Dan Richer: And the sheer quantity of ingredients.
KP: Yeah, the number of things, the amount of things on top.
JL: American excess. It’s one of our specialties.
JL: Do you remember the first pizza that you ever remember eating in your life?
DR: Not my first pizza, but my most memorable childhood pizza was our family always went to this place in Aberdeen, New Jersey, called Pizza village. And it was New York style pizza. A couple of Italian gentlemen owned it. And I went there my entire childhood. Just a regular plain slice. So integral.
KP: Super up to date seating, right? Super up to date decor?
DR: Pictures of the Amalfi Coast and the Leaning Tower of Pisa.
JL: What about for you, Katie?
KP: Probably Aljohn’s in the strip mall near my childhood home. They probably had the same purveyors of cheese and sauce.
DR: Without a doubt.
KP: Just like New York style. Lots of sugar. And, you know, nostalgic. I love just the really gummy…
DR: …The gum line.
JL: The gum line?
DR: I like the gum line too. It’s such a defect in pizza. It’s a layer of under baked dough. Because either the fermentation wasn’t good, or the oven wasn’t hot enough. Or they put too much water in their tomato sauce. There’s a lot of reasons.

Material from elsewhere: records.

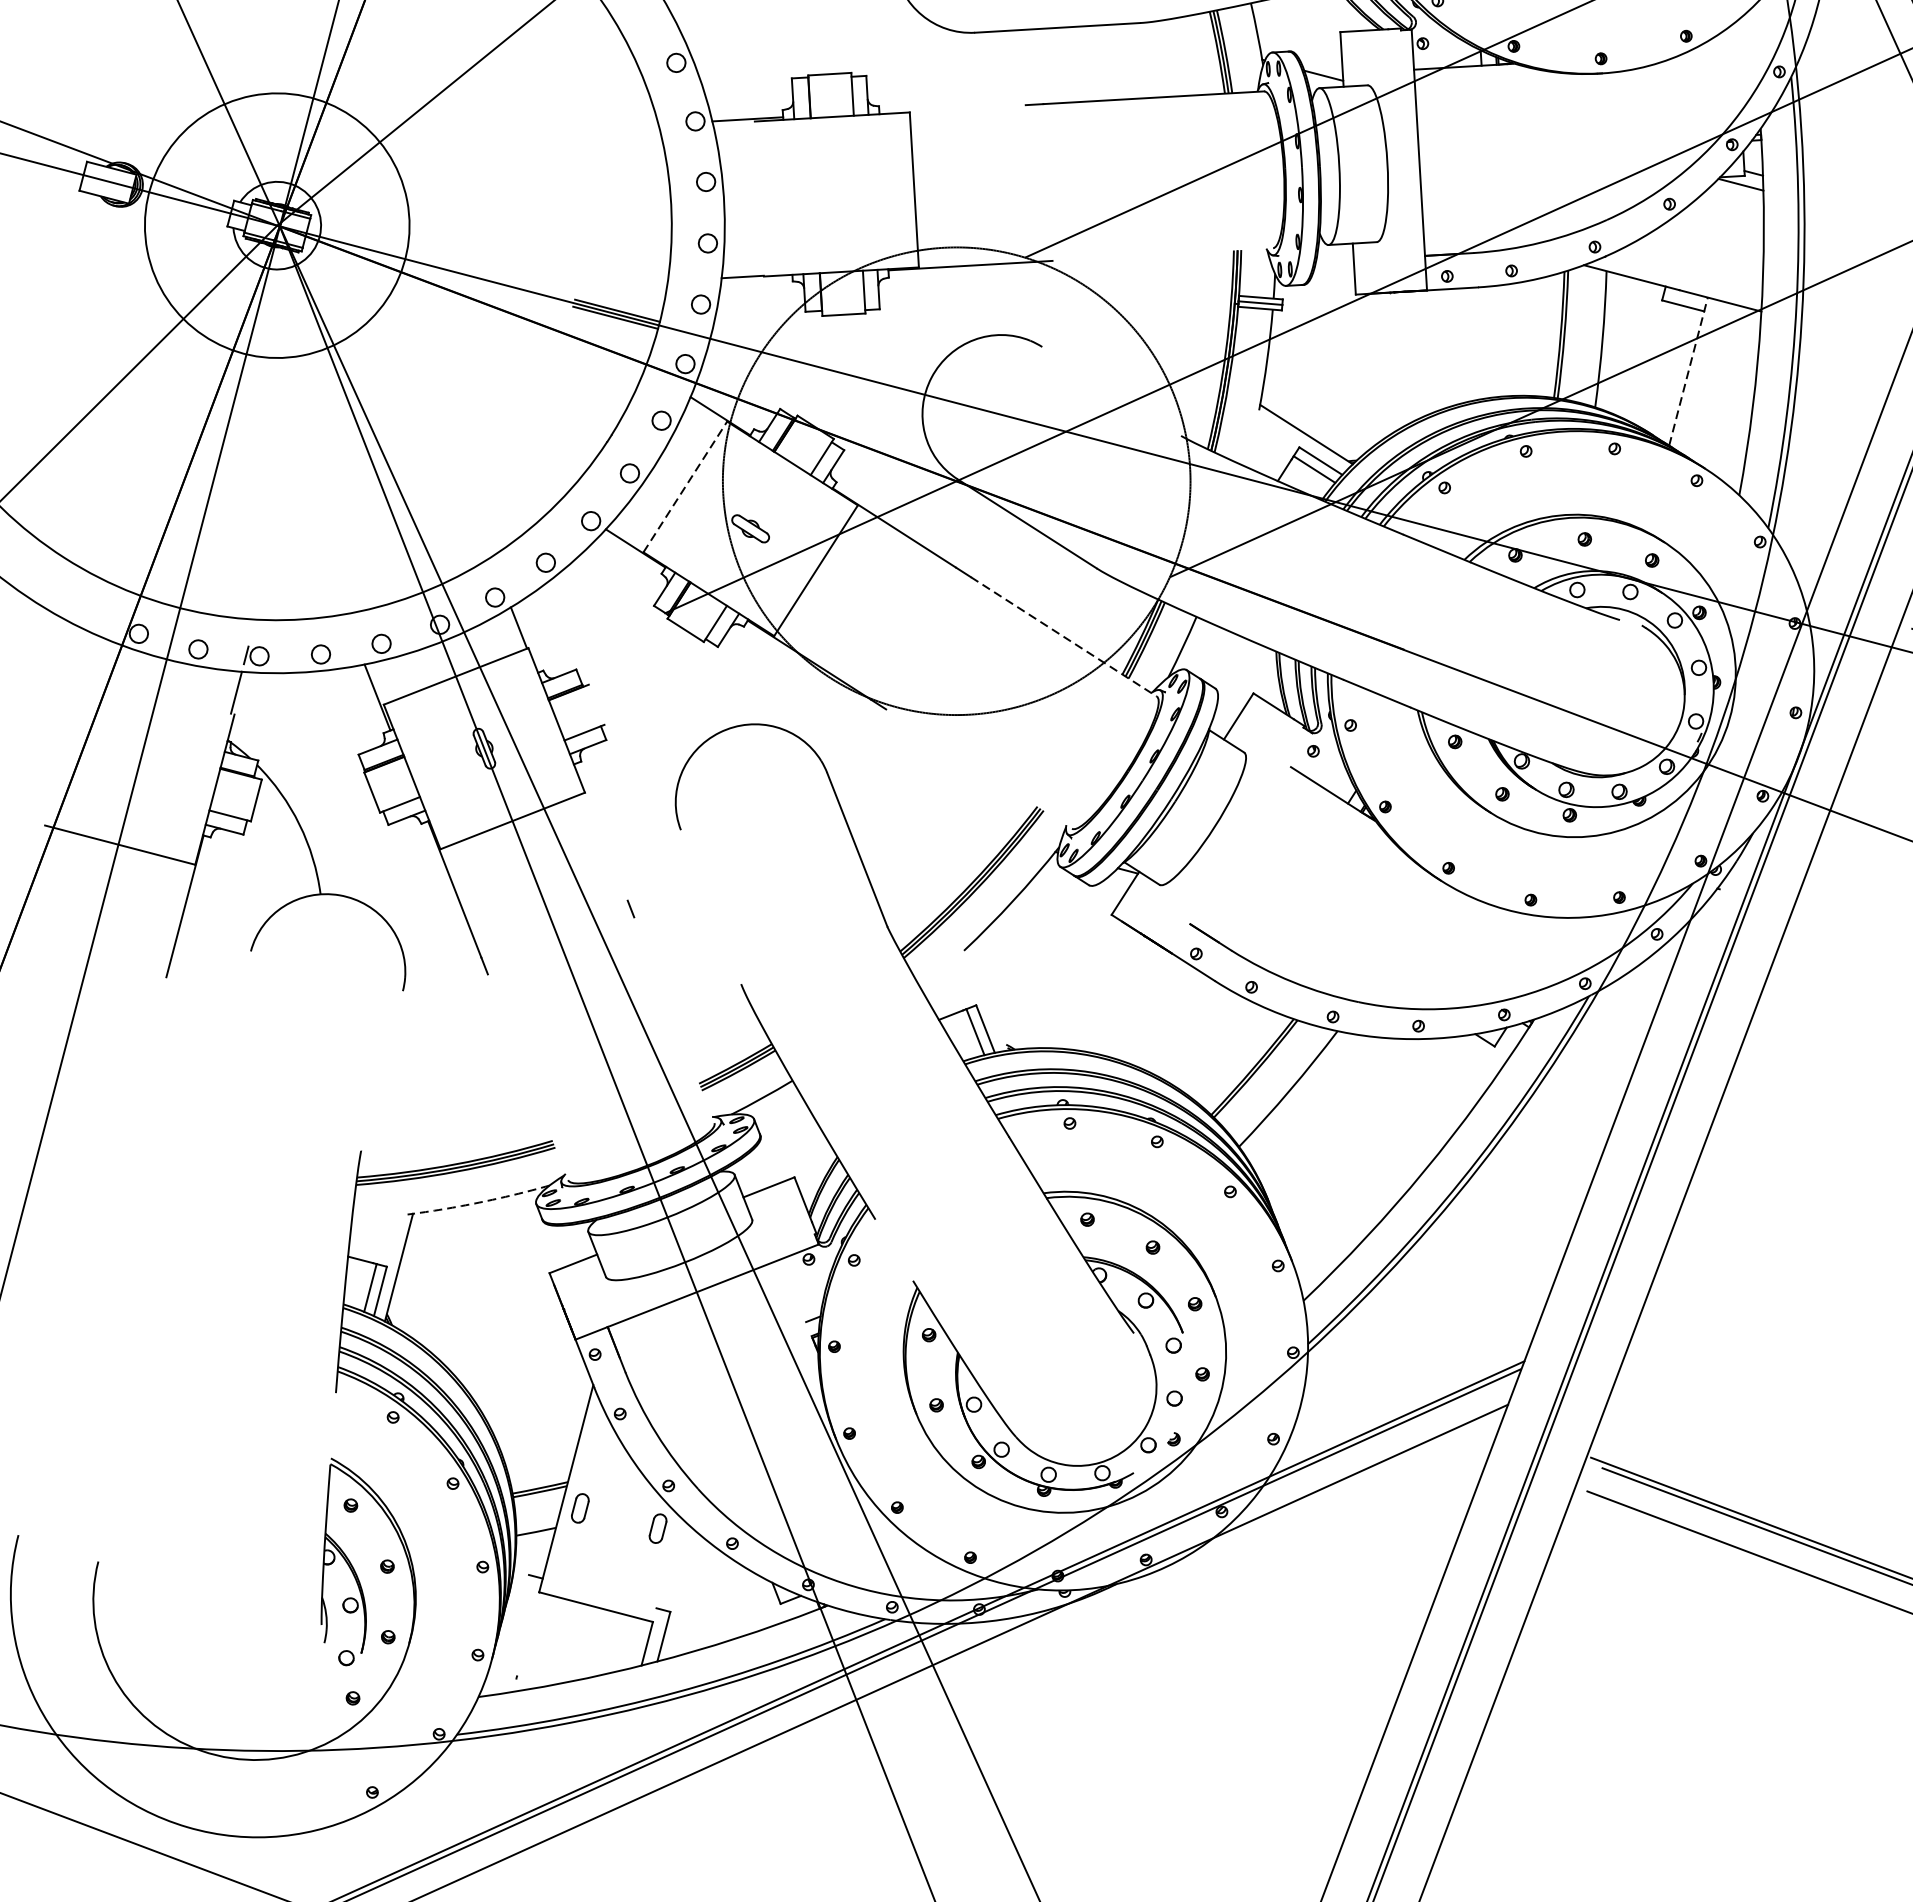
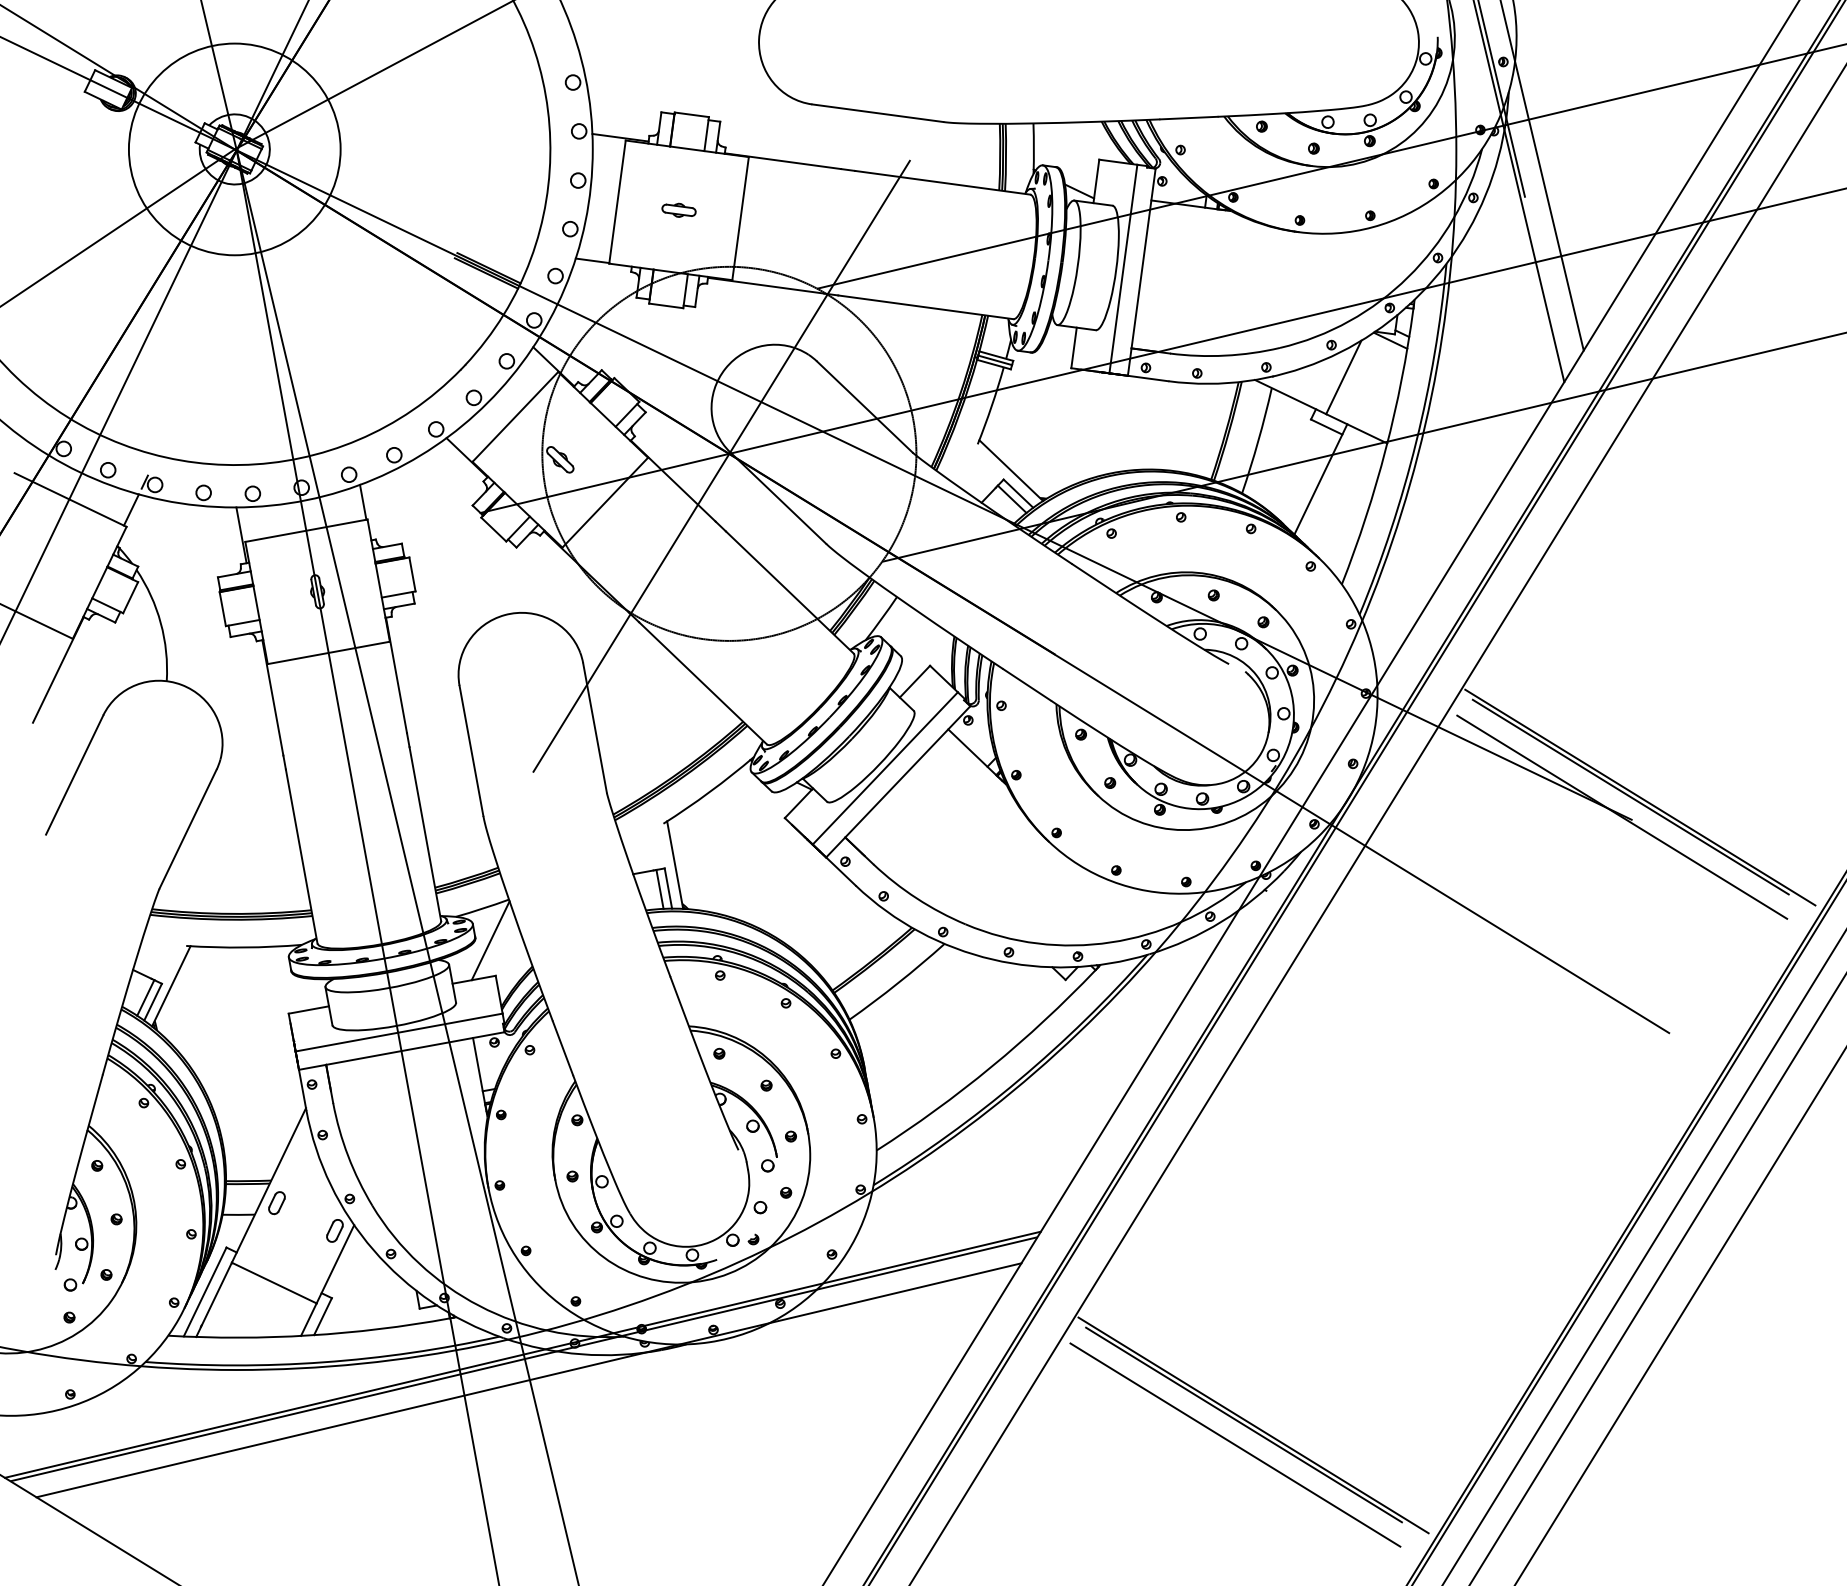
line: (952, 109) -> (782, 161), added
line: (1396, 159) -> (1123, 268), added
part: (835, 193) -> (678, 209), added
line: (759, 198) -> (617, 201), added
line: (1691, 241) -> (1343, 377), added
line: (1162, 254) -> (925, 307), added
line: (1689, 371) -> (1321, 479), dashed -> solid
line: (1111, 390) -> (864, 406), added
line: (685, 486) -> (515, 416), dashed -> solid
line: (950, 498) -> (721, 466), added
line: (1064, 636) -> (790, 592), dashed -> solid
line: (159, 694) -> (70, 499), added
line: (596, 704) -> (412, 574), added
line: (978, 769) -> (702, 683), added
line: (1222, 830) -> (884, 768), added
line: (601, 832) -> (396, 675), added
line: (1242, 842) -> (898, 781), added
line: (711, 906) -> (471, 750), added
line: (988, 997) -> (675, 864), added
line: (674, 1020) -> (425, 834), added
line: (229, 1030) -> (74, 774), added
line: (381, 1070) -> (187, 828), added
line: (527, 1077) -> (301, 856), added
line: (779, 1135) -> (490, 940), added
arc: (479, 1202) -> (244, 947), dashed -> solid
line: (893, 1250) -> (562, 1048), added
line: (688, 1270) -> (398, 1032), added
line: (795, 1297) -> (478, 1070), added
line: (332, 1428) -> (94, 1102), added
line: (666, 1569) -> (335, 1264), added
line: (512, 1634) -> (204, 1291), added
line: (525, 1641) -> (213, 1299), added

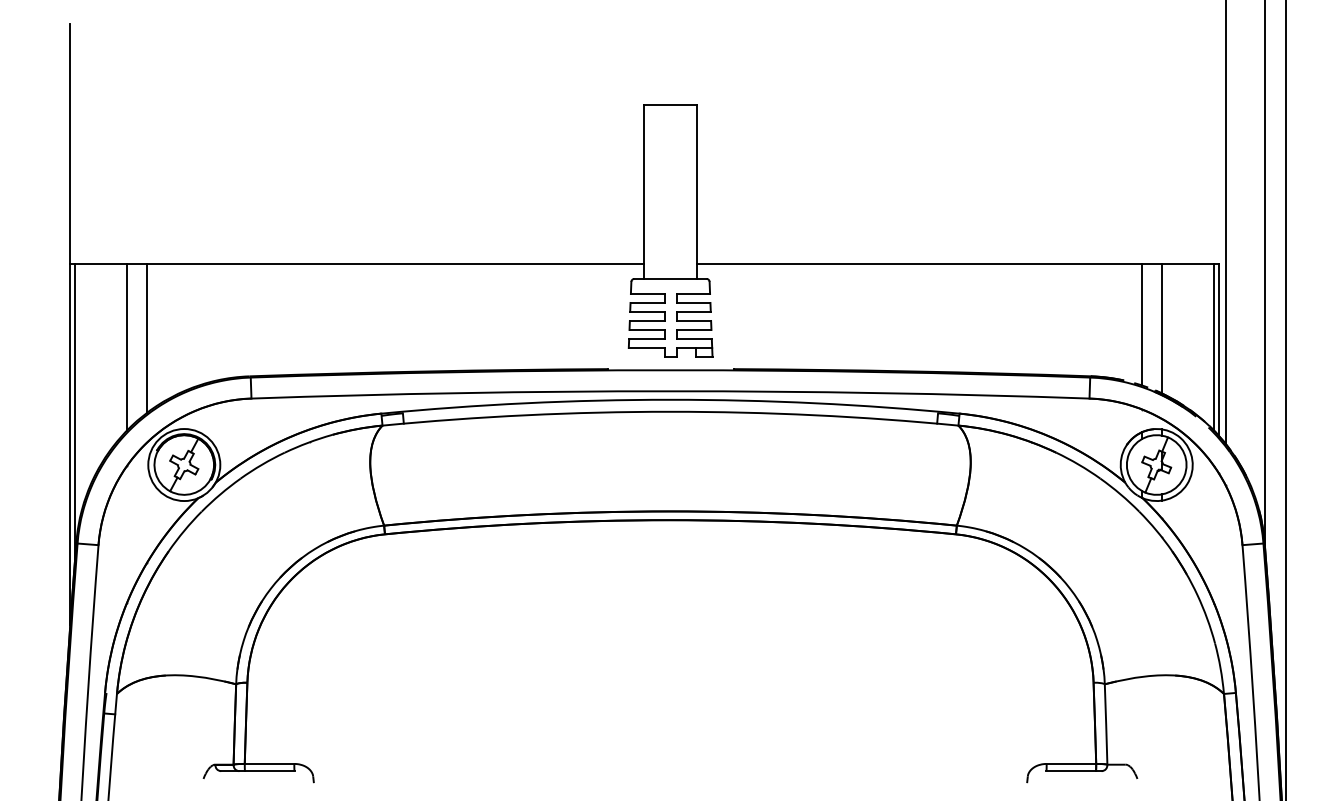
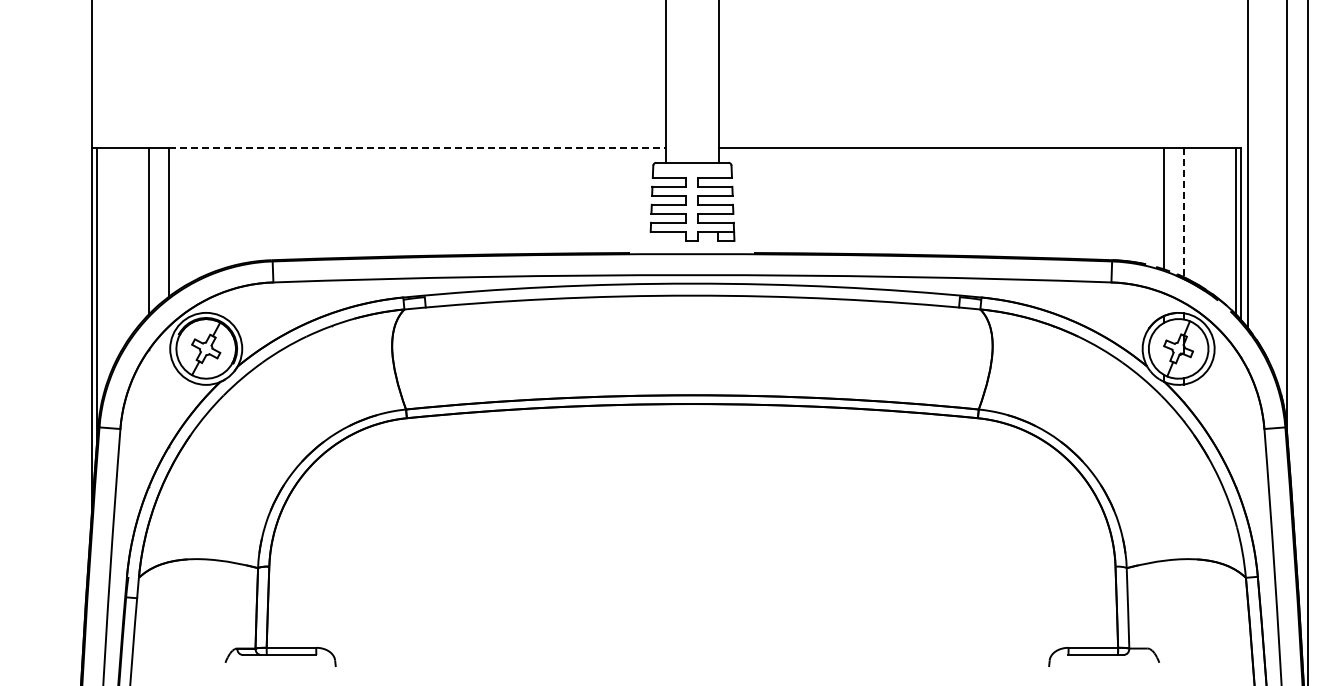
line: (395, 263) -> (417, 147), solid -> dashed
line: (1161, 328) -> (1183, 212), solid -> dashed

KP: For the edge by the crust.
DR: It’s like a layer in between the baked crust and the sauce. And it’s almost like a layer of pasta in the middle of it. Love the gumline.
KP: A-L-J-O-H-N’s. It’s a guy named Al and a guy named John. And neither of them owned it. They sold it to a Neapolitan family.
DR: I love it. Very creative name. The first restaurant I ever worked in, my first job as a human, I was 15 and I worked as a busboy in an Italian restaurant called Dusal’s. Two Sals. Sal and Sal.
KP: Yeah, that’s like a Neapolitan or Sicilian dialect for two.
JL: I was actually having lunch today with a friend from my hometown and he said he used to eat at your place in Maplewood. What was that one called?
DR: It’s called Arturo’s. I sold that about five years ago after 10 years.
JL: What was the first pizza you ever remember making, and how did it turn out? For both of you.